Vancouver city councillor Kerry Jang understands where Fung is coming from.
“The whole point is getting them [addicts] to somebody who can do something, whether you commit them or send them to a place where they can be properly triaged,” Jang, a UBC professor of psychiatry, told the Straight in a phone interview.
That’s why the VPD has been calling for an urgent-response centre where officers can drop off people with addictions and mental-health issues, according to Jang. He noted that health authorities and many nonprofits support this measure.
He acknowledged that forced treatment will invite questions about civil liberties. “However, again, it’s a definition of addiction,” Jang said. “Are they [addicts] able to make a judgment?”
Dr. Evan Wood is an expert on issues related to addiction. He’s a principal investigator with the Urban Health Research Initiative, a program of the B.C. Centre for Excellence in HIV/AIDS.
“I wholeheartedly agree we need to dramatically expand access to addiction treatment,” Wood told the Straight in a phone interview. “But we clearly need to ensure we are investing limited tax dollars into evidence-based interventions rather than approaches that are proven ineffective and increasingly being condemned by international bodies.”
Wood was referring to a joint statement made by 12 United Nations entities in March against compulsory drug detention and rehabilitation. “The deprivation of liberty without due process is an unacceptable violation of internationally recognised human-rights standards,” the statement reads in part.
Downtown Eastside activist Ann Livingston doesn’t buy Fung’s idea. The long-time volunteer with the Vancouver Area Network of Drug Users noted that there aren’t sufficient spaces for people who want to go in for treatment in the first place.
“If the only way you can get to treatment is to get arrested because there simply isn’t enough voluntary treatment anyway, that is bizarre,” Livingston told the Straight by phone.

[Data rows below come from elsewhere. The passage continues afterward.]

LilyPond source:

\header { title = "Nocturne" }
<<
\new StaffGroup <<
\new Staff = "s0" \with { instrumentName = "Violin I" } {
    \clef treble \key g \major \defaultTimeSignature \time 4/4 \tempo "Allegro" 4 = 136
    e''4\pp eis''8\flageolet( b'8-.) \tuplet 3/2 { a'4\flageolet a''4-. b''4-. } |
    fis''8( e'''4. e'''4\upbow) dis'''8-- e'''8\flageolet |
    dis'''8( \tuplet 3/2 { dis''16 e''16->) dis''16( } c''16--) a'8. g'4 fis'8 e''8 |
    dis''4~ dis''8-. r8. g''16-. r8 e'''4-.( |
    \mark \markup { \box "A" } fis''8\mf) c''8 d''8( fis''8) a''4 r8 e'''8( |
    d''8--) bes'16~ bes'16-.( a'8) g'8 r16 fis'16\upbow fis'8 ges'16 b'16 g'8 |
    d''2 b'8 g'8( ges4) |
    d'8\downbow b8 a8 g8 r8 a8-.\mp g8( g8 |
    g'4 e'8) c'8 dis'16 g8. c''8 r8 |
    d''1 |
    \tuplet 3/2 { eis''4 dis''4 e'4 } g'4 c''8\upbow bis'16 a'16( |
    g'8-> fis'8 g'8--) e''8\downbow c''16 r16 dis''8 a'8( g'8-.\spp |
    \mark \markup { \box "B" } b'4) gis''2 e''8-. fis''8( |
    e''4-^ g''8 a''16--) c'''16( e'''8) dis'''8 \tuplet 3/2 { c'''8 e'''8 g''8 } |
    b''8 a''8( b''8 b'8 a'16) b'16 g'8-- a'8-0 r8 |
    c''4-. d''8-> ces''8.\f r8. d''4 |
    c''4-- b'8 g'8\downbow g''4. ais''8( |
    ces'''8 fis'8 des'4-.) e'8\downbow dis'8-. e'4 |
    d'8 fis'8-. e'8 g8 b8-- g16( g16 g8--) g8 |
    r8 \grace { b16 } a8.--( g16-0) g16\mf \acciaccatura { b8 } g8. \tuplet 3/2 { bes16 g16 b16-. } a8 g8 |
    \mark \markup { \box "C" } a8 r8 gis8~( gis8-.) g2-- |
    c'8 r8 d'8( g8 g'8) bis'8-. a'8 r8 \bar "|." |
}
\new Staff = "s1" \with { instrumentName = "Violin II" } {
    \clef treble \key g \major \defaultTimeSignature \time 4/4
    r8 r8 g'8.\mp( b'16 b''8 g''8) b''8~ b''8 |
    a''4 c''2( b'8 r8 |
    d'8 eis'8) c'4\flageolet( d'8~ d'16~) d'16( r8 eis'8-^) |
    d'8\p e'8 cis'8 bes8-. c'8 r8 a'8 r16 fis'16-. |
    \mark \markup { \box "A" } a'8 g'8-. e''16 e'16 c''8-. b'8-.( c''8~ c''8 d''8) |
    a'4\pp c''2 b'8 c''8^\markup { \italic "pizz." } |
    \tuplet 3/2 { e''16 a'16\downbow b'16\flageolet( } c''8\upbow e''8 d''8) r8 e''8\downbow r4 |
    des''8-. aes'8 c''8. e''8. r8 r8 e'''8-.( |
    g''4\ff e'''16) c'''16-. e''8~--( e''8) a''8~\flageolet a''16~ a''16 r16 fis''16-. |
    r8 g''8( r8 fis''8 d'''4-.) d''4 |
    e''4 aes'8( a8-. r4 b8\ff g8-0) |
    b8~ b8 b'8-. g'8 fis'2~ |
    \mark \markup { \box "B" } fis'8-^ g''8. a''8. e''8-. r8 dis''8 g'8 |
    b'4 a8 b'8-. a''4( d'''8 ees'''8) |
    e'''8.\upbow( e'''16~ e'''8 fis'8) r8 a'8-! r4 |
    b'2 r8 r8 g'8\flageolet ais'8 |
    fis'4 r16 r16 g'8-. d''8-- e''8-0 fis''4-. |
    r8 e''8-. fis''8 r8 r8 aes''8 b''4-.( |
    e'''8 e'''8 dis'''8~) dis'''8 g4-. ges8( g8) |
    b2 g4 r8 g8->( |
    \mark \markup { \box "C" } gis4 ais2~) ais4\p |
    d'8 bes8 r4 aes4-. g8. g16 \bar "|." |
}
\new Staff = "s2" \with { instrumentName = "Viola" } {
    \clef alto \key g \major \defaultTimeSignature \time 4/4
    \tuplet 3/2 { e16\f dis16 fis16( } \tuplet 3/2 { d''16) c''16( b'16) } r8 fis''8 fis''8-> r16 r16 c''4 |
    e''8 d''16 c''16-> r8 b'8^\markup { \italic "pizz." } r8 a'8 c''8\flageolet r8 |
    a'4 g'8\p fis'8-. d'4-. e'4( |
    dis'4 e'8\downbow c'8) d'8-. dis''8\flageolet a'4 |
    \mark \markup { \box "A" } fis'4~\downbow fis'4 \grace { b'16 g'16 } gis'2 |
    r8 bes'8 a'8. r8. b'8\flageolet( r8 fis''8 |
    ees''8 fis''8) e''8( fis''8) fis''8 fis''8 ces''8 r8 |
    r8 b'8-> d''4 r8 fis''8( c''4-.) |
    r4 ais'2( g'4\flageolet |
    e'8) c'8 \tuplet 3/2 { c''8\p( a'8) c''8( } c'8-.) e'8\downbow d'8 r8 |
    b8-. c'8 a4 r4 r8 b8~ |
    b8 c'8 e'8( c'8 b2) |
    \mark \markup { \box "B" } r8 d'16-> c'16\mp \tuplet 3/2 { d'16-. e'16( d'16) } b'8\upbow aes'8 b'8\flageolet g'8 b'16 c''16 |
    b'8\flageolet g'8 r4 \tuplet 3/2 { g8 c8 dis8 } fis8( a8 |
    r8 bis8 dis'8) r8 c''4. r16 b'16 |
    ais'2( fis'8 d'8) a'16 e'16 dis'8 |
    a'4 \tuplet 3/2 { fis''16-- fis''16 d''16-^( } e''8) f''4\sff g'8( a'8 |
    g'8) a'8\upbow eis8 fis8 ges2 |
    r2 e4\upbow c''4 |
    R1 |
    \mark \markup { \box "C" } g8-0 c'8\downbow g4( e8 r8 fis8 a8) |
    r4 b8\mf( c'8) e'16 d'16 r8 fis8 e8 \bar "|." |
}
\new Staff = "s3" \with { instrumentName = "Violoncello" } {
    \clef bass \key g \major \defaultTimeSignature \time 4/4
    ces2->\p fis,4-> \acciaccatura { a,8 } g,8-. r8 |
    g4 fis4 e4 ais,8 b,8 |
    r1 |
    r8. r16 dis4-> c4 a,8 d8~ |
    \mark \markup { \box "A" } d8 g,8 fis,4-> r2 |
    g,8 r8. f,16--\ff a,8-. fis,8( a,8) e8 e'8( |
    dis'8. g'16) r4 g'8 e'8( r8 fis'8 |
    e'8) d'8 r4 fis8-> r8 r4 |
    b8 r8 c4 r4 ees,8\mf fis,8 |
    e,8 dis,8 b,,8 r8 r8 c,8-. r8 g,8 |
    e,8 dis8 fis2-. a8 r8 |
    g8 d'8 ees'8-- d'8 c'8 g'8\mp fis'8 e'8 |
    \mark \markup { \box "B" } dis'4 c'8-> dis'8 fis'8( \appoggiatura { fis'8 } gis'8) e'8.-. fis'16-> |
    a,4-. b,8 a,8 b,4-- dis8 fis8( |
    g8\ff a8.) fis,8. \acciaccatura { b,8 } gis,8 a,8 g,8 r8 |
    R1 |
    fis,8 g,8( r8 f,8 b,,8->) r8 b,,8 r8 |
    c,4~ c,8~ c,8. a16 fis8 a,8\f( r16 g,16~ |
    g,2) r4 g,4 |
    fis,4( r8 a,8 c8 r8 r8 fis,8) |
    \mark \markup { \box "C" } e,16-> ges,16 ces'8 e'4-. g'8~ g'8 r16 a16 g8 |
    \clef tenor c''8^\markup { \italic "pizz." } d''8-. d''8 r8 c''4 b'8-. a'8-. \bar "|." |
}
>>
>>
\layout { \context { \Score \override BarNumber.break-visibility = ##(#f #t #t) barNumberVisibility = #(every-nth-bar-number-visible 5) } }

Fung admitted that some people might be offended by his ideas, but he said his goal is to provoke a discussion.
He even suggested that society is “complicit” about the cycle of addiction in the Downtown Eastside. “We have a guilty conscience,” he said. “Why do you think so many people come down here during Christmas to give out sandwiches to all the poor homeless? They’re not making their lives any better, but they’re making themselves feel better. So who are you helping? You or them?”